Augustine argued that evil is a privation of the good. That does not simply mean that evil is simply a lack of the good, but rather, that the creation/creature has been deprived of the good that is part of the original intent. In humanity this may mean being formed or educated away from the good. Holding such a view of evil–that is, that it is not something independent that exerts force, but instead an absence that at a basic level results in decay and loss–means that issues such as those raised in the article below are not as difficult. The issues relating to free will (or rather, the lack thereof) however are quite a bit more difficult to deal with from any common place perspective, religious or otherwise.
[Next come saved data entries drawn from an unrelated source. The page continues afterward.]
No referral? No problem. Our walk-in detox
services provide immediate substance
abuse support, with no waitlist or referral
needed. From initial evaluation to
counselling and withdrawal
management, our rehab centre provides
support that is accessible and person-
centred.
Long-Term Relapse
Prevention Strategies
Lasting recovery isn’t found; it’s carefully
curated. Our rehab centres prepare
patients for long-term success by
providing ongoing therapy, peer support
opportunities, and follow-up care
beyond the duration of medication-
Is evil over? Has science finally driven a stake through its dark heart? Or at least emptied the word of useful meaning, reduced the notion of a numinous nonmaterial malevolent force to a glitch in a tangled cluster of neurons, the brain?
Yes, according to many neuroscientists, who are emerging as the new high priests of the secrets of the psyche, explainers of human behavior in general. A phenomenon attested to by a recent torrent of pop-sci brain books with titles like Incognito: The Secret Lives of the Brain. Not secret in most of these works is the disdain for metaphysical evil, which is regarded as an antiquated concept that’s done more harm than good. They argue that the time has come to replace such metaphysical terms with physical explanations—malfunctions or malformations in the brain.
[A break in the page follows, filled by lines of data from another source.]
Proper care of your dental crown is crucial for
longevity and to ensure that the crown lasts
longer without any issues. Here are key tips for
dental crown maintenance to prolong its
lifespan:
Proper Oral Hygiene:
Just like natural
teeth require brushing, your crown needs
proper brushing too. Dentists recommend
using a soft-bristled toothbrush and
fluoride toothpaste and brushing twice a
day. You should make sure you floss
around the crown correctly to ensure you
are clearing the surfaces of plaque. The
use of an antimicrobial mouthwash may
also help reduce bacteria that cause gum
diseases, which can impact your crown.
Of course, people still commit innumerable bad actions, but the idea that people make conscious decisions to hurt or harm is no longer sustainable, say the new brain scientists. For one thing, there is no such thing as “free will” with which to decide to commit evil. (Like evil, free will is an antiquated concept for most.) Autonomous, conscious decision-making itself may well be an illusion. And thus intentional evil is impossible.